What is a Free Market?
The free market is an economic system based on supply and demand with little or no government control. It is a summary description of all voluntary exchanges that take place in a given economic environment. Free markets are characterized by a spontaneous and decentralized order of arrangements through which individuals make economic decisions. Based on its political and legal rules, a country's free market economy may range between very large or entirely black market.
- A free market is one where voluntary exchange and the laws of supply and demand provide the sole basis for the economic system, without government intervention.
- A key feature of free markets is the absence of coerced (forced) transactions or conditions on transactions.
- While no pure free market economies actually exist, and all markets are in some ways constrained, economists who measure the degree of freedom in markets have found a generally positive relationship between free markets and measures of economic well being.
What are Free Market Economies?
Understanding Free Market
The term “free market” is sometimes used as a synonym for laissez-faire capitalism.
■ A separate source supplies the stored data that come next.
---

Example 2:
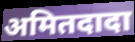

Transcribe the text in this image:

अमितदादा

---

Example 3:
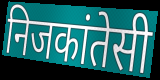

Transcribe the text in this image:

निजकांतेसी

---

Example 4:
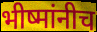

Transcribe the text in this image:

भीष्मांनीच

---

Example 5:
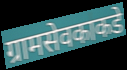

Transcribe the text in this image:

ग्रामसेवकाकडे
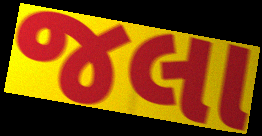
જલા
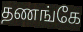
தணங்கே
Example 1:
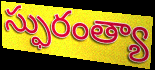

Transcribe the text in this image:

స్ఫురంత్యా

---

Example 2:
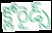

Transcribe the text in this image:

క్లోరైడ్స్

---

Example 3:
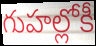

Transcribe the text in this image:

గుహల్లోకీ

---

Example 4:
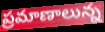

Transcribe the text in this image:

ప్రమాణాలున్న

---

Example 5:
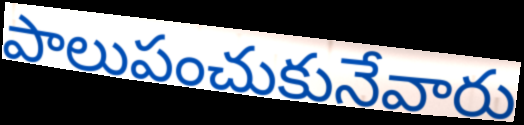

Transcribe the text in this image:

పాలుపంచుకునేవారు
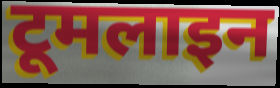
टूमलाइन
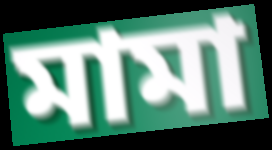
মামা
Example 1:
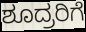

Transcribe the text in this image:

ಶೂದ್ರರಿಗೆ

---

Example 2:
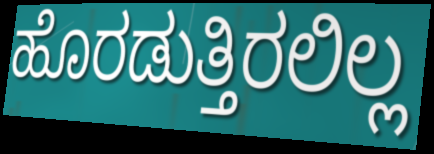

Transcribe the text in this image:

ಹೊರಡುತ್ತಿರಲಿಲ್ಲ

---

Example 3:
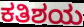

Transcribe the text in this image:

ಕತಿಶಯ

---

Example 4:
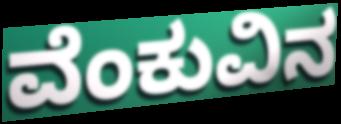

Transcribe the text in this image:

ವೆಂಕುವಿನ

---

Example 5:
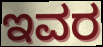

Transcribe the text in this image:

ಇವರ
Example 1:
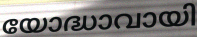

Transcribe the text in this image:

യോദ്ധാവായി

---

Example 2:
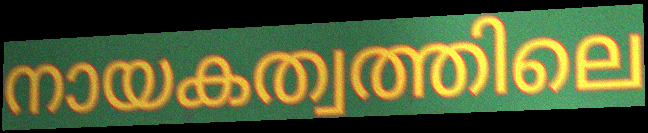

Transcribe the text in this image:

നായകത്വത്തിലെ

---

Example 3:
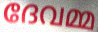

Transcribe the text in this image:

ദേവമ്മ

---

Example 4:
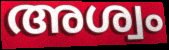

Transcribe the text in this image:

അശ്വം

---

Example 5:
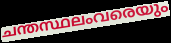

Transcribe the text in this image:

ചന്തസ്ഥലംവരെയും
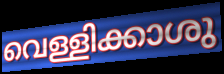
വെള്ളിക്കാശു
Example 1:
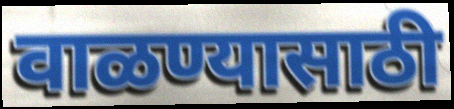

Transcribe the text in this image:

वाळण्यासाठी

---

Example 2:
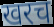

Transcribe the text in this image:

खरच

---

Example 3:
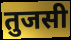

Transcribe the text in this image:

तुजसी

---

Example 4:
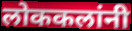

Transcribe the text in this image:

लोककलांनी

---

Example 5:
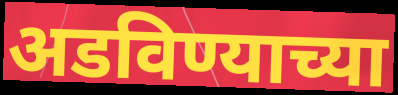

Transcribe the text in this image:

अडविण्याच्या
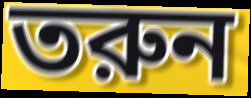
তরুন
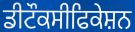
ਡੀਟੌਕਸੀਫਿਕੇਸ਼ਨ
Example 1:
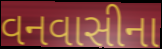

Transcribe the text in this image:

વનવાસીના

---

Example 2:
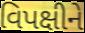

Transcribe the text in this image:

વિપક્ષીને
When most people discuss the “free market,” they mean an economy with unobstructed competition and only private transactions between buyers and sellers. However, a more inclusive definition should include any voluntary economic activity so long as it is not controlled by coercive central authorities.
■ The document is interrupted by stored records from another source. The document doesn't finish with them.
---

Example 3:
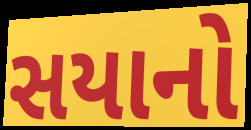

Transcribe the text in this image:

સયાનો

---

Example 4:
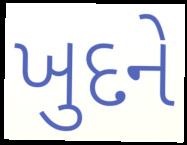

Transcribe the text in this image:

ખુદને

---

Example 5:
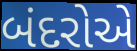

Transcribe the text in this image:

બંદરોએ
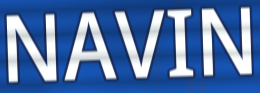
NAVIN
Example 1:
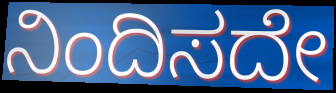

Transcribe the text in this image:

ನಿಂದಿಸದೇ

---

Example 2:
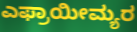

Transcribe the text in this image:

ಎಫ್ರಾಯೀಮ್ಯರ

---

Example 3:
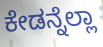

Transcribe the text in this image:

ಕೇಡನ್ನೆಲ್ಲಾ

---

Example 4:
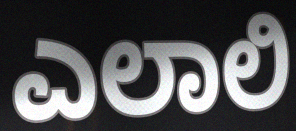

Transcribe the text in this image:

ಎಲಾಲಿ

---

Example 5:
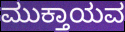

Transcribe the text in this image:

ಮುಕ್ತಾಯವ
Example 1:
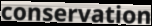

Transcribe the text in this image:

conservation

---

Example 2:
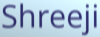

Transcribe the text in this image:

Shreeji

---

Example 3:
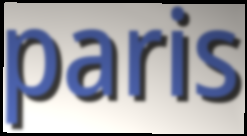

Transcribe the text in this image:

paris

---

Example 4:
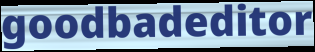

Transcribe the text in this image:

goodbadeditor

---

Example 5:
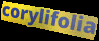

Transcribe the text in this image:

corylifolia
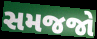
સમજજો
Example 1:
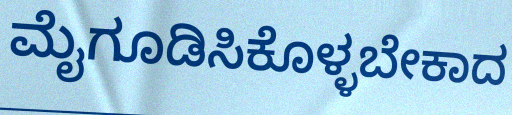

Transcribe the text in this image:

ಮೈಗೂಡಿಸಿಕೊಳ್ಳಬೇಕಾದ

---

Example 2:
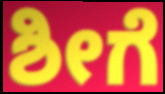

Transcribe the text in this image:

ಶೀಗೆ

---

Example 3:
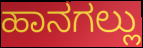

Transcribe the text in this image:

ಹಾನಗಲ್ಲು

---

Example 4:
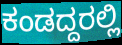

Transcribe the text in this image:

ಕಂಡದ್ದರಲ್ಲಿ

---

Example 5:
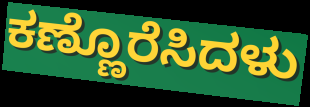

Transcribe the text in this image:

ಕಣ್ಣೊರೆಸಿದಳು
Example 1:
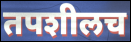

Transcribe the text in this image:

तपशीलच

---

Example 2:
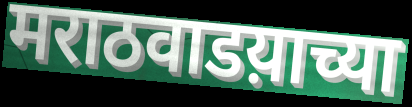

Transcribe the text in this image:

मराठवाडय़ाच्या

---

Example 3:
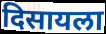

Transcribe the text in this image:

दिसायला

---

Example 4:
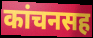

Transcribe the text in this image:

कांचनसह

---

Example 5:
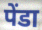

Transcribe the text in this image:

पेंडा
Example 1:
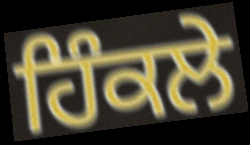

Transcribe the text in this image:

ਹਿੰਕਲੇ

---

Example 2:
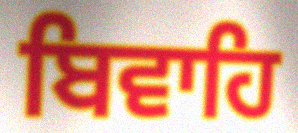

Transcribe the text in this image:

ਬਿਵਾਹਿ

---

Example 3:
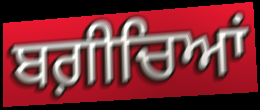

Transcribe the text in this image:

ਬਗ਼ੀਚਿਆਂ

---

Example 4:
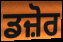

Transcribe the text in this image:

ਡਜ਼ੋਰ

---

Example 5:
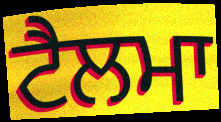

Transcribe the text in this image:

ਟੈਲਮਾ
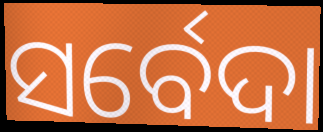
ସର୍ବେଦା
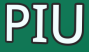
PIU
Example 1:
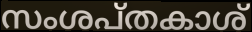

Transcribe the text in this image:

സംശപ്തകാശ്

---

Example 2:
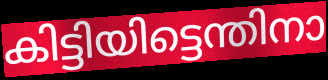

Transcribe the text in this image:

കിട്ടിയിട്ടെന്തിനാ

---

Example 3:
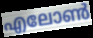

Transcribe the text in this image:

എലോൺ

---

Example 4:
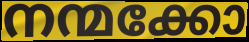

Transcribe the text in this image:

നന്മക്കോ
Using this description, laissez-faire capitalism and voluntary socialism are each examples of a free market, even though the latter includes common ownership of the means of production. The critical feature is the absence of coercive impositions or restrictions regarding economic activity. Coercion may only take place in a free market by prior mutual agreement in a voluntary contract, such as contractual remedies enforced by tort law.
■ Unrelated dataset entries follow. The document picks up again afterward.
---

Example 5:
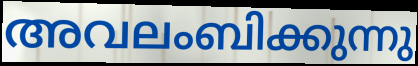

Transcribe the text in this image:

അവലംബിക്കുന്നു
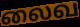
லைவ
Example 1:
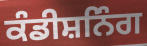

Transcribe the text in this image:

ਕੰਡੀਸ਼ਨਿੰਗ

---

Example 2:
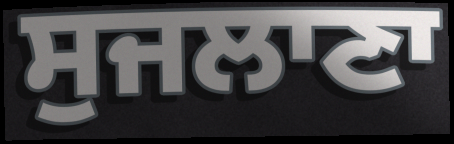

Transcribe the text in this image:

ਸੁਜਲਾਣਾ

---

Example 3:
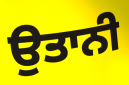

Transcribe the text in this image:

ਉਤਾਨੀ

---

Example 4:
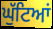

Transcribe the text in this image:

ਘੁੱਟਿਆਂ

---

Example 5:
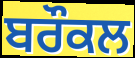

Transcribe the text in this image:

ਬਰੌਕਲ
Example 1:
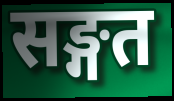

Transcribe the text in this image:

सङ्गत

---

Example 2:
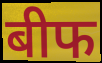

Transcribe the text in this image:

बीफ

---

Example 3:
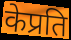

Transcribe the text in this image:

केप्रति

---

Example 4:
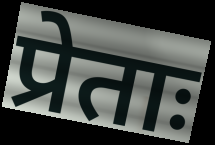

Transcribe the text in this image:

प्रेताः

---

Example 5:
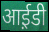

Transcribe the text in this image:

आई़डी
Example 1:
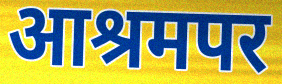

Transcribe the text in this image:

आश्रमपर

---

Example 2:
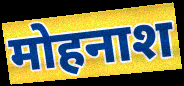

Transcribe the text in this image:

मोहनाश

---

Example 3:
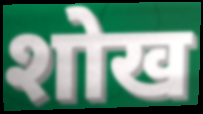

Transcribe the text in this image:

शोख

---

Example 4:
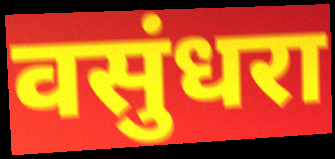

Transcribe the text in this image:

वसुंधरा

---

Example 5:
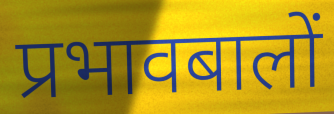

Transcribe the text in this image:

प्रभावबालों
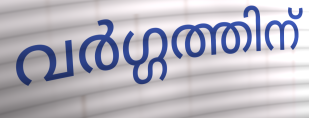
വർഗ്ഗത്തിന്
The Free Market's Connection With Capitalism and Individual Liberty
No modern country operates with completely uninhibited free markets. That said, the most free markets tend to coincide with countries that value private property, capitalism, and individual rights. This makes sense since political systems that shy away from regulations or subsidies for individual behavior necessarily interfere less with voluntary economic transactions. Additionally, free markets are more likely to grow and thrive in a system where property rights are well protected and capitalists have an incentive to pursue profits.
Free Markets and Financial Markets
In free markets, a financial market can develop to facilitate financing needs for those who cannot or do not want to self-finance. For example, some individuals or businesses specialize in acquiring savings by consistently not consuming all of their present wealth. Others specialize in deploying savings in pursuit of entrepreneurial activity, such as starting or expanding a business. These actors can benefit from trading financial securities such as stocks and bonds.
For example, savers can purchase bonds and trade their present savings to entrepreneurs for the promise of future savings plus remuneration, or interest. With stocks, savings are traded for an ownership claim on future earnings. There are no modern examples of purely free financial markets.
Common Constraints on the Free Market
All constraints on the free market use implicit or explicit threats of force. Common examples include: prohibition of specific exchanges, taxation, regulations, mandates on specific terms within an exchange, licensing requirements, fixed exchange rates, competition from publicly provided services, price controls, and quotas on production, purchases of goods, or employee hiring practices. Common justifications for politically imposed constraints on free markets include consumer safety, fairness between various advantaged or disadvantaged groups in society, and the provision of public goods. Whatever the outward justification, business firms and other interest groups within society often lobby to shape these constraints in their own favor in a phenomenon known as rent-seeking. When free market behavior is regulated, the scope of the free market is curtailed but usually not eliminated entirely, and voluntary exchanges may still take place within the framework of government regulations.
Some exchanges may also take place in violation of government rules and regulations on the so-called "black market," which may be in some ways considered an underground version of the free market. However, market exchange is still heavily constrained because, on the black market, competition often takes the form of violent conflict between rival groups of producers or consumers as opposed to free market competition or rent-seeking competition via the political system. As a result, in a black market, competitive advantage tends to flow to those who have a relative advantage at violence, so monopolistic or oligopolistic behavior is likely and barriers to entry are high as weaker players are driven out of the market.
Measuring Economic Freedom
In order to study the effects of free markets on the economy, economists have devised several well known indexes of economic freedom. These include the Index of Economic Freedom published by the Heritage Foundation and the Economic Freedom of the World and Economic Freedom of North America indexes published by the Fraser Institute, which measure. These indexes include items such as the security of property rights, the burden of regulation, and openness of financial markets, among many other items. Empirical analysis comparing these indexes to various measures of economic growth, development, and standards of living shows overwhelming evidence of a relationship between free markets and material well being across countries.